The four meatpacking conglomerates once owned 35 percent of the market. Today, their share of the market stands at 85 percent as presidential administrations and Congress have been unwilling to step in with antitrust maneuvers, once readily used to break up corporate monopolies.
“We are contemplating getting out,” rancher Steve Charter told the Times. “We are not getting our share of the consumer dollars.”
“You’re feeding America and going broke doing it”: After years of consolidation, four companies dominate the meatpacking industry, while many ranchers are barely hanging on.https://t.co/WtSzgcPmyC#rcalfinthenews
— R-CALF USA (@RCALFUSA) December 27, 2021
Even as inflation has sent beef prices skyrocketing for American consumers, the ranchers say their share of the $66 billion industry has been transferred to the corporate meatpackers whom they say are controlling prices within the industry.

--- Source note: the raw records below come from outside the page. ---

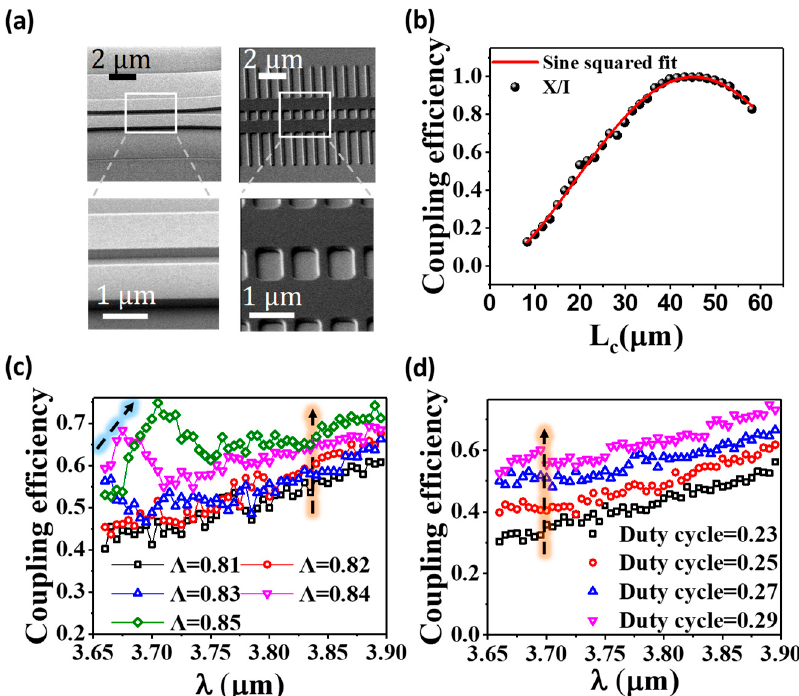
Figure 4. ( a ) The scanning electron microscope (SEM) images of conventional DC and SWG-based WFDC. ( b ) The DC behavior of the SWG-based WFDC with Λ = 0.83 µm and duty cycle = 0.25 at 3.7 µm. The data fits well with the sine squared function with adj. R-square of 0.997, showing good performance of the SWG-based WFDC. ( c ) The influence of Λ on coupling efficiency. Duty cycle and the number of SWG periods are fixed at 0.25 and 30 respectively. ( d ) The influence of duty cycle on coupling efficiency. Λ and the number of SWG periods are fixed at 0.81 µm and 30 respectively.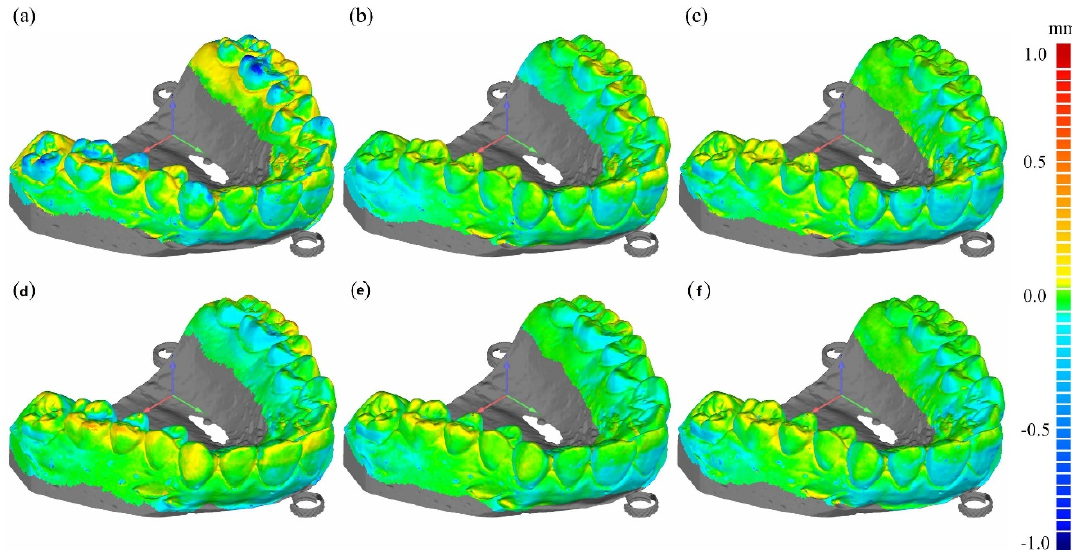
Figure 9. The deviation maps of Model 2 as compared to the optical STL (reference). ( a – c ) show deviation maps computed from the FDK images taken at the cone-beam angles of 10, 5, and 0 degrees, respectively, while ( d – f ) show deviation maps computed from the CW-FDK images taken at the cone-beam angles of 10, 5, and 0 degrees, respectively.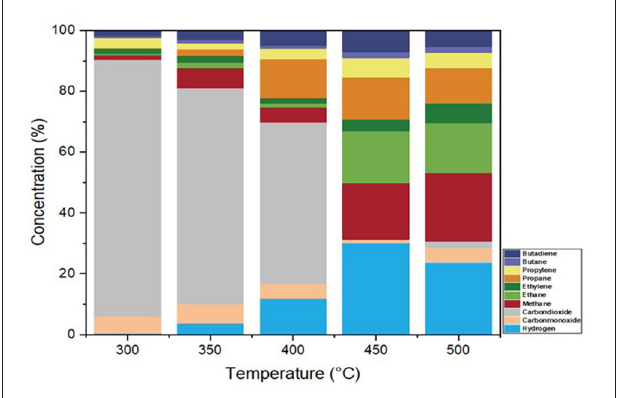
FIGURE 6 | Gas composition from pretreated ASR pyrolysis process with the function of temperature.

“Their goal is to control the market so that they can control the price,” Marion Nestle, an expert on the issue at New York University, told the Times. “The pandemic exposed the consequences of the consolidation of the meat industry.”
Some ranchers say they have not turned a profit in five years. At the same time, corporate meatpacker JBS — which is owned by Brazilian billionaires Wesley and Joesley Batista — has raked in $18 billion in revenues from July to September of this year. The revenues represent a 32 percent increase compared to the same time the year before.
Unmentioned by the Times is that former President Obama, with the help of Republicans and Democrats in Congress, ended nation-of-origin labeling for beef and pork products sold in the United States market following pressure from the World Trade Organization (WTO).
The corporate meatpackers, including Tyson, railed against the nation-of-origin labeling rules as did the American Farm Bureau Federation which represents Big Agriculture.
“You’re raised a farmer, and that’s what you’re supposed to do,” 38-year-old Coy Young, a fifth-generation rancher, told the Times. “It’s my family legacy. It’s like I’m losing my image as a man.”